The swing away from SSP to ammoniated phosphates has meant the amount of S supplied has declined. There has also been a reduction in atmospheric S deposition due to better pollution controls.
Sulfur removal by canola is nearly twice the sulfur removal of cereals, although the actual S concentration in canola seed is lower than some older figures quoted in the literature (Table 1).
How does it behave in soil?
Sulfur is present in the soil as the sulfate ion (SO42-) which is mobile and can be leached down the profile – obviously more common on lighter textured (sandy) soils. Soil S can be derived from S containing minerals, the oxidation of elemental S (S0) or from the mineralisation of organic S. The bulk of S in the soil is present in organic matter and as a consequence, biological activity is important for S availability.

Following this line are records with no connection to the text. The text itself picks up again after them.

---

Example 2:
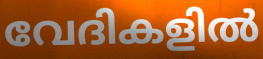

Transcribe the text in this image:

വേദികളിൽ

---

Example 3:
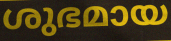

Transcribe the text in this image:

ശുഭമായ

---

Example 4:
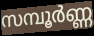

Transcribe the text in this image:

സമ്പൂർണ്ണ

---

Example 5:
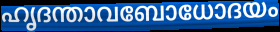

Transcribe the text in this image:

ഹൃദന്താവബോധോദയംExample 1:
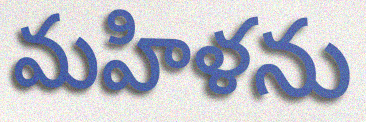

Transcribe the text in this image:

మహిళను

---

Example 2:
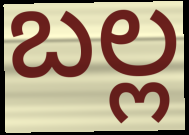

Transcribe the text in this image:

బల్ల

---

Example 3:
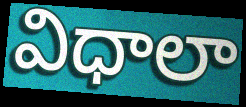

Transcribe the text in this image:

విధాలా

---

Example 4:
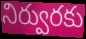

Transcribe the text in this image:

నిర్వురకు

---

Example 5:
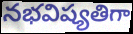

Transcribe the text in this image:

నభవిష్యతిగాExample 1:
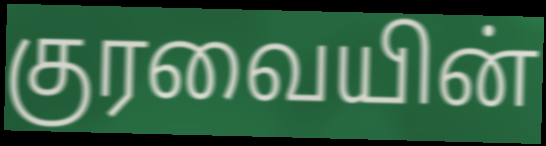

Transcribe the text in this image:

குரவையின்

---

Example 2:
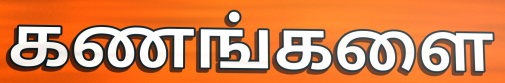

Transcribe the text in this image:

கணங்களை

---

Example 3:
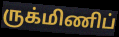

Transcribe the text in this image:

ருக்மிணிப்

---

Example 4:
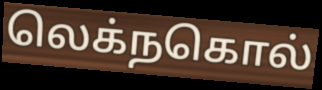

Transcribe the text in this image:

லெக்நகொல்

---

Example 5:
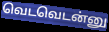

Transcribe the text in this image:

வெடவெடன்னு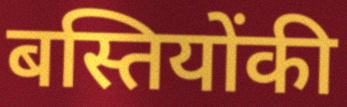
बस्तियोंकीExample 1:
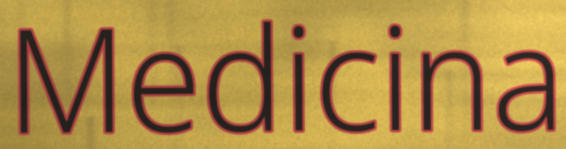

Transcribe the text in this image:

Medicina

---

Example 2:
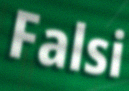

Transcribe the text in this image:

Falsi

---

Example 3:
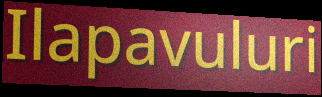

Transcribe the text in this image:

Ilapavuluri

What are the critical soil test values?
Sulfur soil testing is usually done using a KCl-40 extraction, although there has been discussion if the older mono-calcium phosphate (MCP) test may be a better indicator.
Sulfate can become stratified – with leached S deeper in the profile, and deep sulfate layers such as from native gypsum may need to be considered in assessing potential responses.

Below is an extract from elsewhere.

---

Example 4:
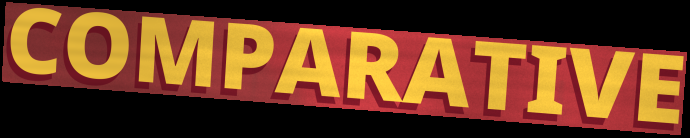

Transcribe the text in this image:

COMPARATIVE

Because of its high mobility, topsoil (0-10 cm) soil tests are often unreliable at predicting responses to additional S. Deeper sampling – even to 60 cm – may be appropriate and this can be done using the same sample sent for deep mineral N assessment.
Current best estimates for critical soil test S for the southern region are given in Table 2.

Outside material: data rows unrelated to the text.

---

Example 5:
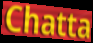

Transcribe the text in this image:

Chatta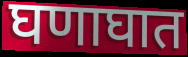
घणाघातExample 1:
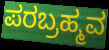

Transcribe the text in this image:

ಪರಬ್ರಹ್ಮವ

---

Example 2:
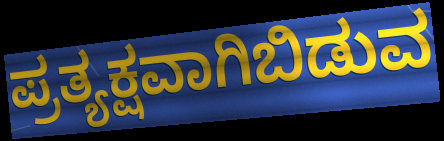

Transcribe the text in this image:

ಪ್ರತ್ಯಕ್ಷವಾಗಿಬಿಡುವ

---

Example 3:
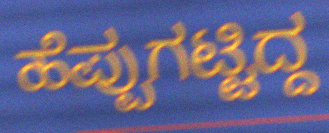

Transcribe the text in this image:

ಹೆಪ್ಪುಗಟ್ಟಿದ್ದ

What are the symptoms of deficiency?
Within the plant, S performs many functions, the most important being energy and protein production. S is a constituent of three of the 21 essential amino acids that form proteins. This function is of particular importance in the grains industry as low grain protein correlates to low grain quality. S is also essential for N fixation by legumes.
Sulfur deficiency can sometimes be confused with N deficiency, but S deficient plants show yellowing in the younger leaves, while N appears as yellowing of the older leaves. Plants appear pale and canola flowers can be pale also.
Tissue tests for S are reliable, but they will only assess the surface S if taken early in crop growth, and as the crops grow deeper S may be accessed. It is usual to take the youngest fully expanded leaf for testing.
S deficiency can be seen on lighter low organic matter soils – such as sand hills, especially after heavy rain (leaching the S down). There is uncertainty about S responses at present as the soil tests do not seem reliable either because of the sample taken or the test used.
What are the appropriate nutrient management strategies?
Right Source: There are numerous sources of S fertilizer available for use, some containing soluble sulfate that provides immediately plant available S, and others that contain insoluble elemental S that requires a conversion to sulfate before the plant can access the additional nutrients. Ammonium sulfate is a useful S source but has relatively too much S compared to amount of N. Fluid S sources such as Ammonium or potassium thiosulfate are used for soil applications.
Right Rate: Rates to use will depend on the situation, but replacement rates of S will be around 10 kg S/ha for 3 t/ha wheat or 2 t/ha canola. Where leaching losses are expected, rates should be higher.
Right Time: It is possible to prevent yield losses if S deficiency is diagnosed early in a growing season and is promptly top dressed with a sulfate form of fertilizer. Crops seem able to recover from early S stress. In a cropping system, it is probably best to put the S ahead of the highest S demanding crop (eg canola), and then use the residual S for subsequent crops.
Right Place: Finely divided elemental S may be a useful source, but will require good mixing through the soil. Placement of high rates of ammonium sulfate in furrow can result in crop damage. S fortified MAP has the benefit of good placement and relatively slow S release – especially of the S0 fraction.